23 March 2008

Souvenirs and southern cooking

I couldn't make it to the Tools of Change conference, but last week I had the pleasure of hearing one of the speakers, Phil Zuckerman, give a guest lecture to a graduate class in publishing at Emerson College. Phil is the founder and president of Applewood Books. Applewood has been around since the 70s, and at first glance, they seem positively Luddite. Their web site says they're "fully Y1K compliant" and offer "an old-fashioned personal experience . . . serving up wisdom and entertainment from America's Living Past." You imagine a wood stove, a manual typewriter, a rotary phone. But Phil's a savvy businessman, and owes his much of his success to ignoring the traditional rules of the publishing game.
  • Applewood revives titles that are long out of copyright (everything from Thomas Jefferson to Tom Swift), avoiding royalties and typesetting costs.
  • They aggressively target markets that mainstream publishers dismiss as marginal, such as gift shops, museums, and sales to schools and corporations. The retail book trade is a relatively small segment of Applewood's business, so they enjoy a very low rate of returns.
  • A large share of their sales comes from their backlist, so they manage their portfolio like the best university presses. Perennial best-sellers are printed by traditional offset for lowest unit cost. Slower-selling titles are printed digitally so little capital is tied up in inventory.
Another speaker at the 2008 TOC, marketing visionary Seth Godin, expressed the opinion that people don't want books for information or entertainment any more, because they can get those things faster and cheaper on a computer or iPhone. People still want books, Godin says, but only as souvenirs to remind them of the experience. That may be a devil-take-the-hindmost view of publishing's future, but it's surprisingly compatible with Phil's publishing mission. After all, what is "wisdom and entertainment from America's Living Past" but another name for souvenirs?

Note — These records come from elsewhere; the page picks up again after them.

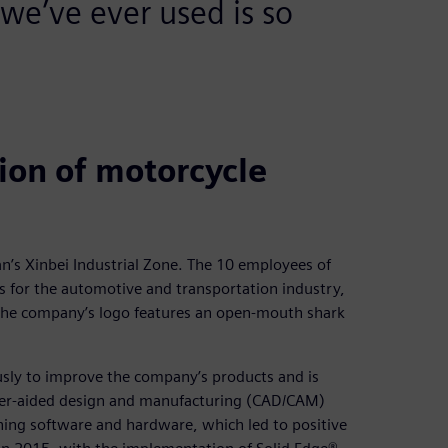
we’ve ever used is so
ion of motorcycle
n’s Xinbei Industrial Zone. The 10 employees of
for the automotive and transportation industry,
The company’s logo features an open-mouth shark
usly to improve the company’s products and is
uter-aided design and manufacturing (CAD/CAM)
ning software and hardware, which led to positive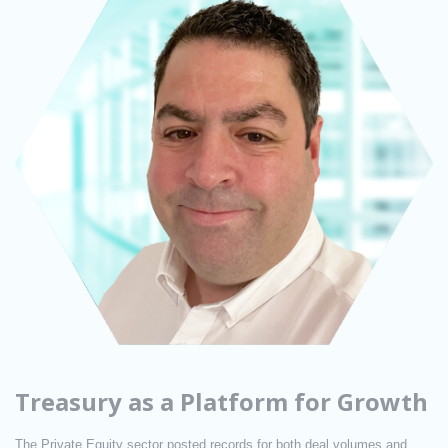
Treasury as a Platform for Growth
The Private Equity sector posted records for both deal volumes and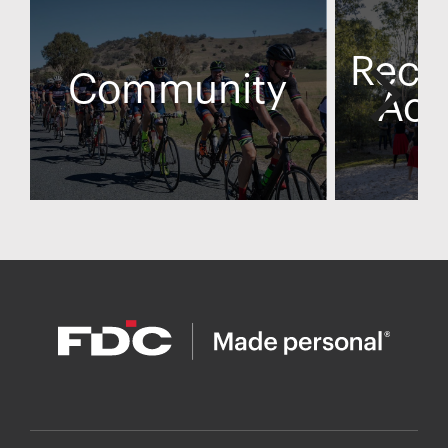
Recon
Community
Act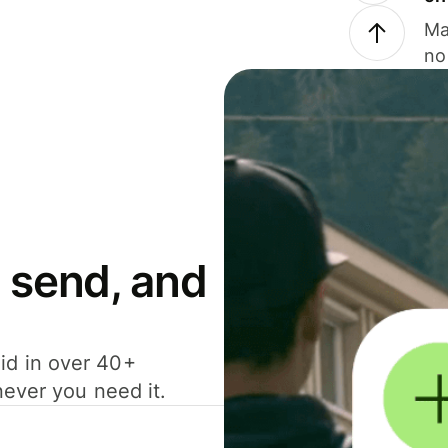
Ma
no
 send, and
id in over 40+
never you need it.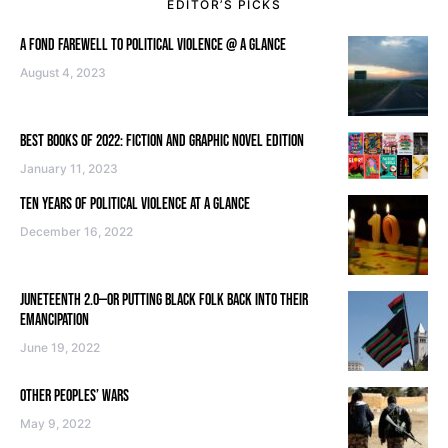
EDITOR’S PICKS
A FOND FAREWELL TO POLITICAL VIOLENCE @ A GLANCE
August 4, 2023
BEST BOOKS OF 2022: FICTION AND GRAPHIC NOVEL EDITION
January 11, 2023
TEN YEARS OF POLITICAL VIOLENCE AT A GLANCE
December 16, 2022
JUNETEENTH 2.0—OR PUTTING BLACK FOLK BACK INTO THEIR
EMANCIPATION
June 19, 2022
OTHER PEOPLES’ WARS
May 9, 2022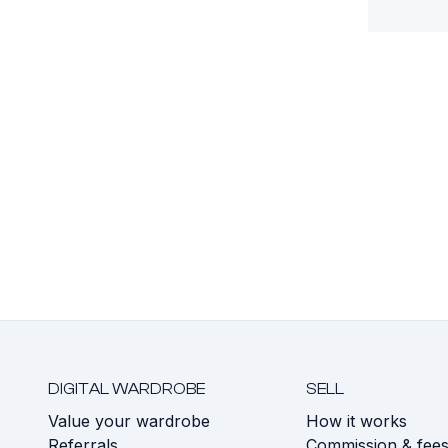
DIGITAL WARDROBE
SELL
Value your wardrobe
How it works
Referrals
Commission & fee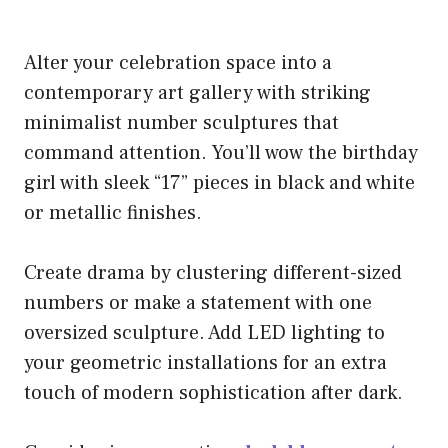
Alter your celebration space into a
contemporary art gallery with striking
minimalist number sculptures that
command attention. You’ll wow the birthday
girl with sleek “17” pieces in black and white
or metallic finishes.
Create drama by clustering different-sized
numbers or make a statement with one
oversized sculpture. Add LED lighting to
your geometric installations for an extra
touch of modern sophistication after dark.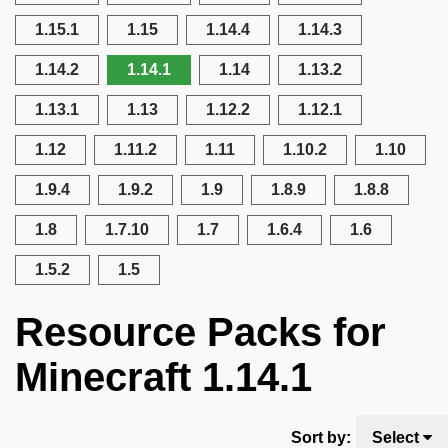
1.15.1
1.15
1.14.4
1.14.3
1.14.2
1.14.1
1.14
1.13.2
1.13.1
1.13
1.12.2
1.12.1
1.12
1.11.2
1.11
1.10.2
1.10
1.9.4
1.9.2
1.9
1.8.9
1.8.8
1.8
1.7.10
1.7
1.6.4
1.6
1.5.2
1.5
Resource Packs for
Minecraft 1.14.1
Sort by:
Select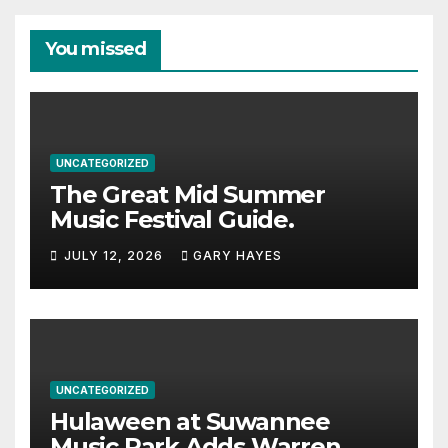
You missed
UNCATEGORIZED
The Great Mid Summer
Music Festival Guide.
JULY 12, 2026
GARY HAYES
UNCATEGORIZED
Hulaween at Suwannee
Music Park Adds Warren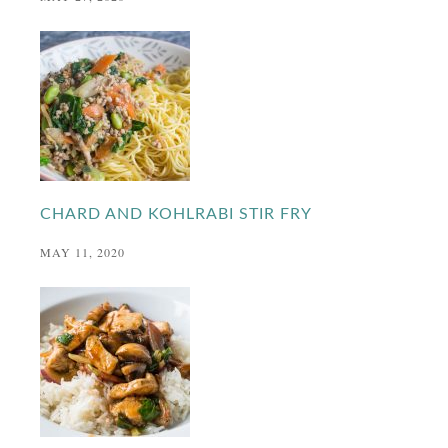
CHARD AND KOHLRABI STIR FRY
MAY 11, 2020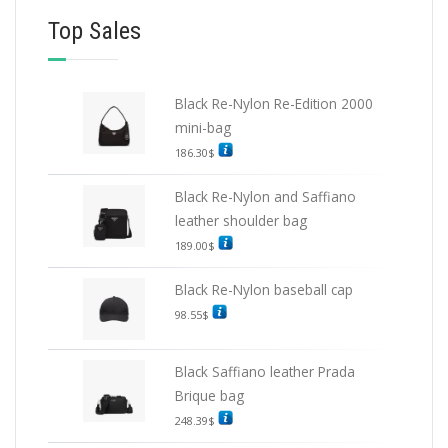
Top Sales
Black Re-Nylon Re-Edition 2000
mini-bag
186.30
$
Black Re-Nylon and Saffiano
leather shoulder bag
189.00
$
Black Re-Nylon baseball cap
98.55
$
Black Saffiano leather Prada
Brique bag
248.39
$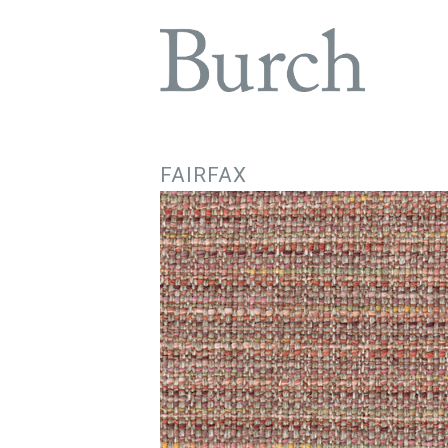
FAIRFAX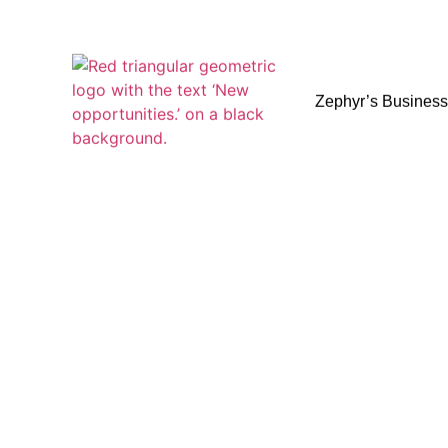
Zephyr’s Busines
Zephyr’s Busines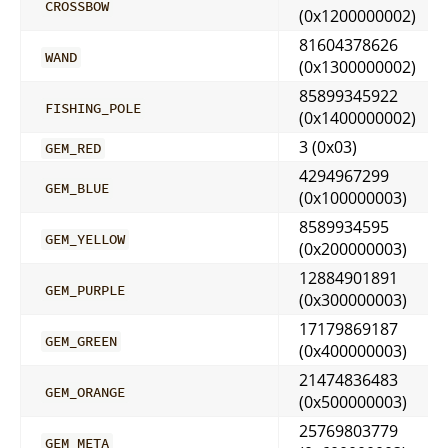
CROSSBOW
(0x1200000002)
81604378626
WAND
(0x1300000002)
85899345922
FISHING_POLE
(0x1400000002)
3 (0x03)
GEM_RED
4294967299
GEM_BLUE
(0x100000003)
8589934595
GEM_YELLOW
(0x200000003)
12884901891
GEM_PURPLE
(0x300000003)
17179869187
GEM_GREEN
(0x400000003)
21474836483
GEM_ORANGE
(0x500000003)
25769803779
GEM_META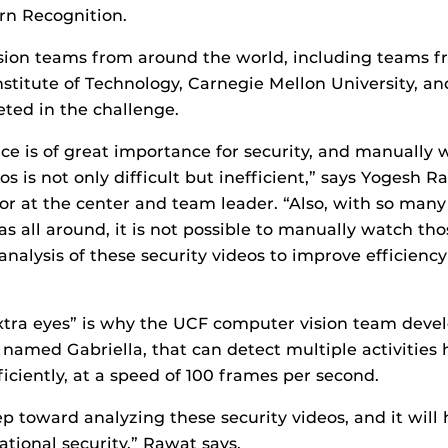
rn Recognition.
sion teams from around the world, including teams f
stitute of Technology, Carnegie Mellon University, a
ted in the challenge.
nce is of great importance for security, and manually
os is not only difficult but inefficient,” says Yogesh R
sor at the center and team leader. “Also, with so many 
as all around, it is not possible to manually watch th
nalysis of these security videos to improve efficiency
xtra eyes” is why the UCF computer vision team deve
 named Gabriella, that can detect multiple activities
ficiently, at a speed of 100 frames per second.
step toward analyzing these security videos, and it will 
ational security,” Rawat says.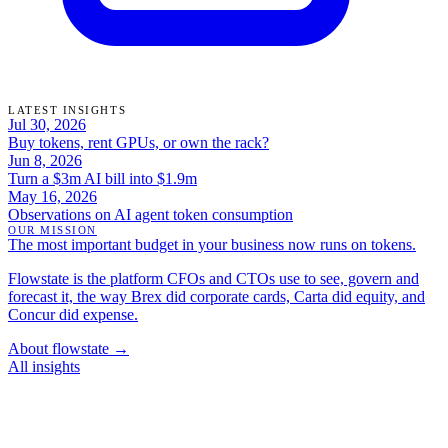
LATEST INSIGHTS
Jul 30, 2026
Buy tokens, rent GPUs, or own the rack?
Jun 8, 2026
Turn a $3m AI bill into $1.9m
May 16, 2026
Observations on AI agent token consumption
OUR MISSION
The most important budget in your business now runs on tokens.
Flowstate is the platform CFOs and CTOs use to see, govern and
forecast it, the way Brex did corporate cards, Carta did equity, and
Concur did expense.
About flowstate →
All insights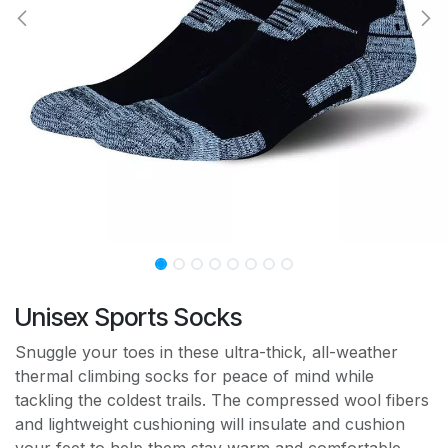
Unisex Sports Socks
Snuggle your toes in these ultra-thick, all-weather
thermal climbing socks for peace of mind while
tackling the coldest trails. The compressed wool fibers
and lightweight cushioning will insulate and cushion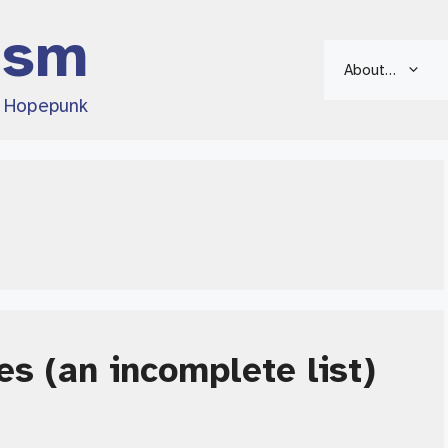
ism
About…
d Hopepunk
es (an incomplete list)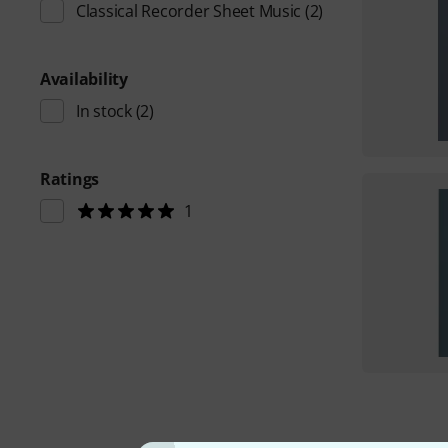
Classical Recorder Sheet Music
(2)
Availability
In stock
(2)
Ratings
1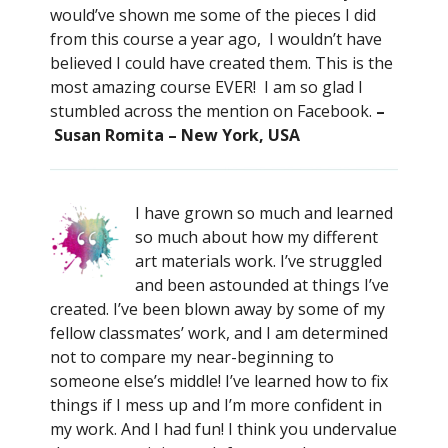
would’ve shown me some of the pieces I did
from this course a year ago, I wouldn’t have
believed I could have created them. This is the
most amazing course EVER! I am so glad I
stumbled across the mention on Facebook.
–
Susan Romita – New York, USA
I have grown so much and learned
so much about how my different
art materials work. I’ve struggled
and been astounded at things I’ve
created. I’ve been blown away by some of my
fellow classmates’ work, and I am determined
not to compare my near-beginning to
someone else’s middle! I’ve learned how to fix
things if I mess up and I’m more confident in
my work. And I had fun! I think you undervalue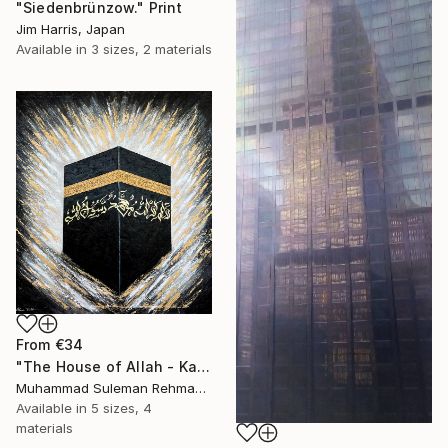
"Siedenbrünzow." Print
Jim Harris, Japan
Available in
3 sizes, 2 materials
From
€34
"The House of Allah - Kaaba Modern Texture Mecca" Print
Muhammad Suleman Rehman, Pakistan
Available in
5 sizes, 4
materials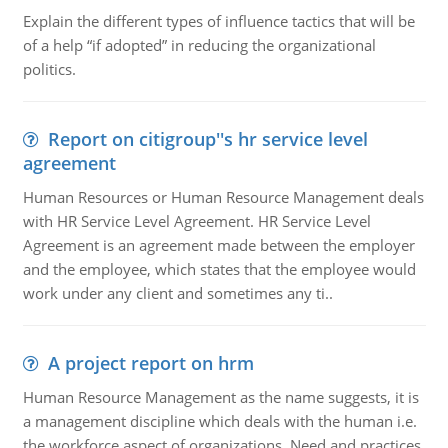
Explain the different types of influence tactics that will be
of a help “if adopted” in reducing the organizational
politics.
Report on citigroup''s hr service level
agreement
Human Resources or Human Resource Management deals
with HR Service Level Agreement. HR Service Level
Agreement is an agreement made between the employer
and the employee, which states that the employee would
work under any client and sometimes any ti..
A project report on hrm
Human Resource Management as the name suggests, it is
a management discipline which deals with the human i.e.
the workforce aspect of organizations. Need and practices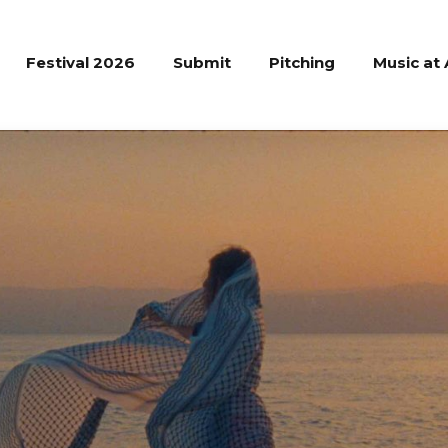
Festival 2026
Submit
Pitching
Music at 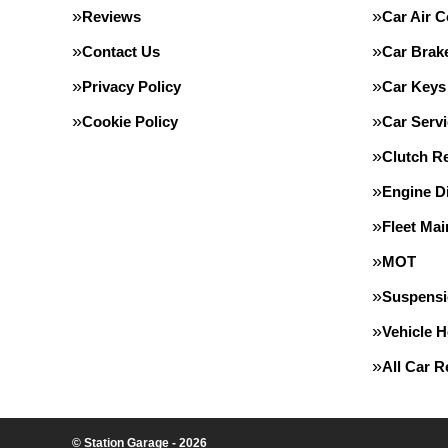
Reviews
Car Air C
Contact Us
Car Brak
Privacy Policy
Car Keys
Cookie Policy
Car Servi
Clutch R
Engine D
Fleet Ma
MOT
Suspens
Vehicle 
All Car 
© Station Garage - 2026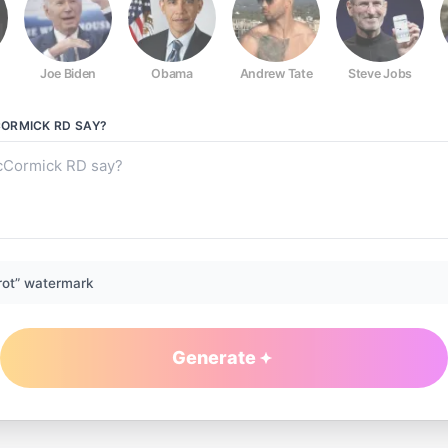
Joe Biden
Obama
Andrew Tate
Steve Jobs
ORMICK RD
SAY?
rot” watermark
Generate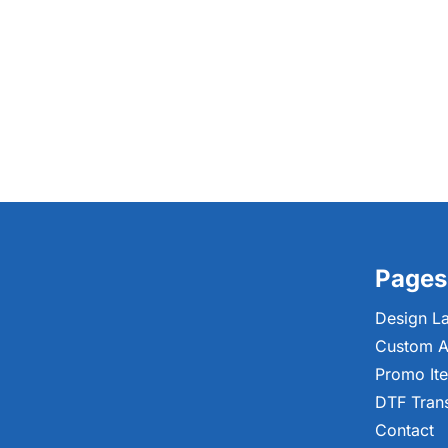
Pages
Design L
Custom A
Promo It
DTF Tran
Contact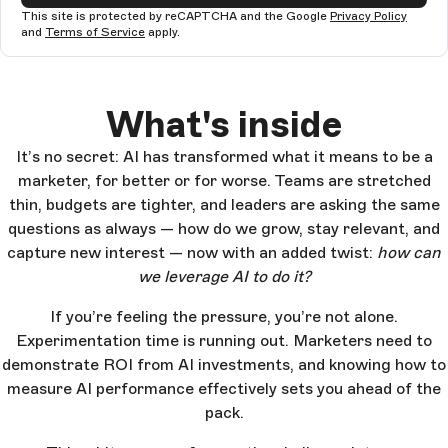
This site is protected by reCAPTCHA and the Google
Privacy Policy
and
Terms of Service
apply.
What's inside
It’s no secret: AI has transformed what it means to be a
marketer, for better or for worse. Teams are stretched
thin, budgets are tighter, and leaders are asking the same
questions as always — how do we grow, stay relevant, and
capture new interest — now with an added twist:
how can
we leverage AI to do it?
If you’re feeling the pressure, you’re not alone.
Experimentation time is running out. Marketers need to
demonstrate ROI from AI investments, and knowing how to
measure AI performance effectively sets you ahead of the
pack.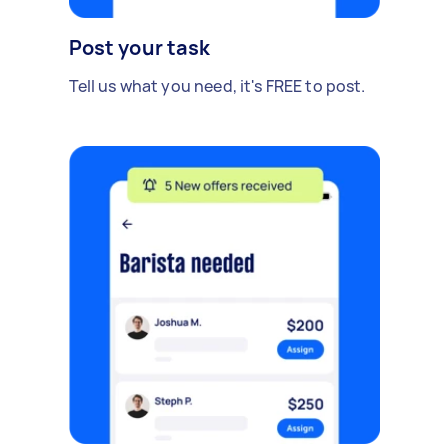
Post your task
Tell us what you need, it's FREE to post.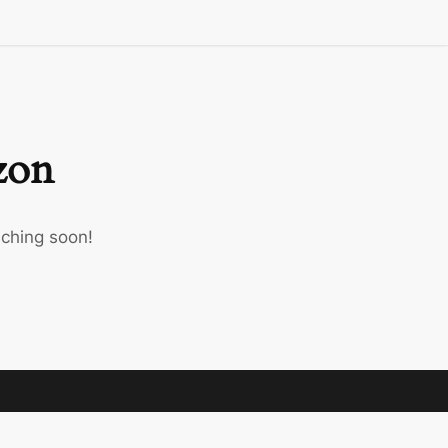
izon
nching soon!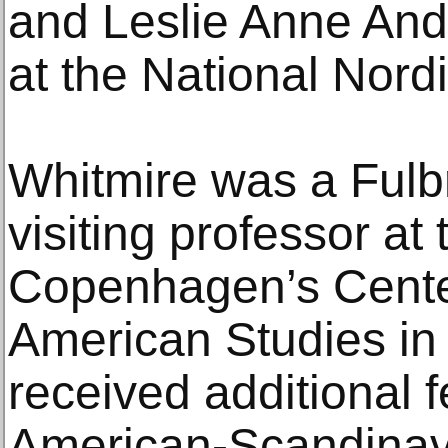
and Leslie Anne Ande
at the National Nor
Whitmire was a Fulbr
visiting professor at 
Copenhagen’s Center
American Studies in
received additional 
American-Scandinav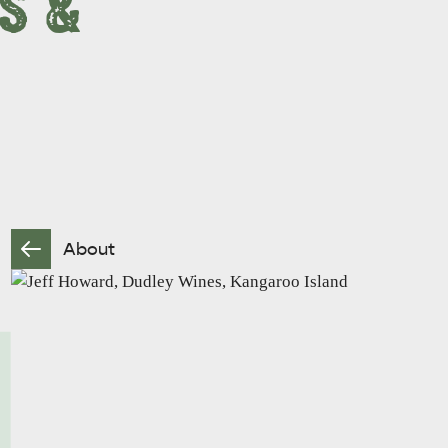
S &
About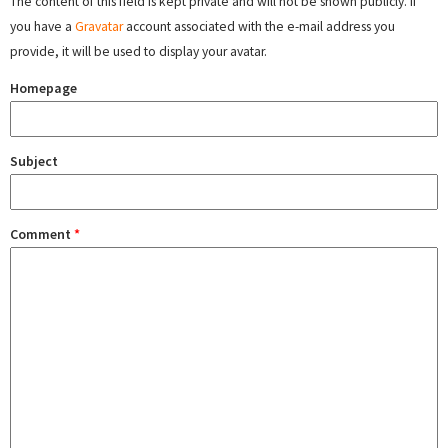
The content of this field is kept private and will not be shown publicly. If
you have a
Gravatar
account associated with the e-mail address you
provide, it will be used to display your avatar.
Homepage
Subject
Comment
*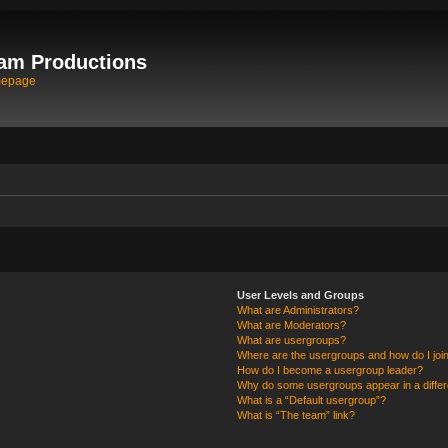
am Productions
mepage
User Levels and Groups
What are Administrators?
What are Moderators?
What are usergroups?
Where are the usergroups and how do I joi
How do I become a usergroup leader?
Why do some usergroups appear in a differ
What is a “Default usergroup”?
What is “The team” link?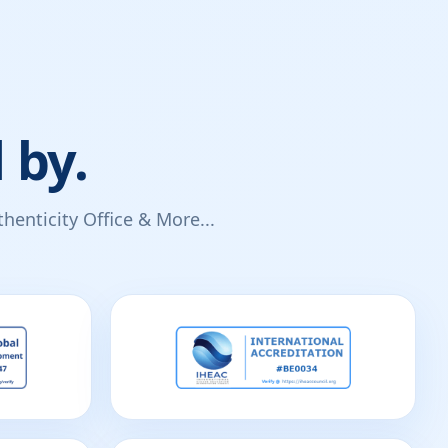
 by.
enticity Office & More...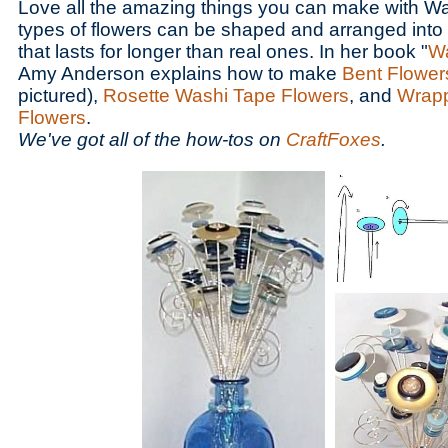
Love all the amazing things you can make with 
types of flowers can be shaped and arranged into a
that lasts for longer than real ones. In her book "
Wa
Amy Anderson explains how to make
Bent Flower
pictured),
Rosette Washi Tape Flowers
, and
Wrap
Flowers
.
We've got all of the how-tos on
CraftFoxes
.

The traditional content supply chain is a one-way sequence from author to publisher to bookstore to reader. Phil broke that chain long ago when he killed his authors. (Okay, he didn't kill them, they were already dead.) Then he made the traditional bookseller an option rather than a necessity. And on a new web site, he's turned himself into a retailer for other publishers' books (excuse me, souvenirs).
One of Applewood's evergreen titles is What Mrs. Fisher Knows About Southern Cooking, an 1881 collection of recipes from the American south, and it has become the flagship of a list of over 100 titles ranging from Camp Cookery to Manufacture of Liquors, Wines & Cordials. As an offshoot of this list, Phil launched Foodsville.com, where you can buy books about food and cooking from Applewood and other publishers, but where you can also read Applewood's cookbooks for free, post your own comments or recipes, and share them with other Foodsville users. It's not revolutionary, but it completes the deconstruction of the old-school publishing model: The publisher is a bookseller, the reader is an author.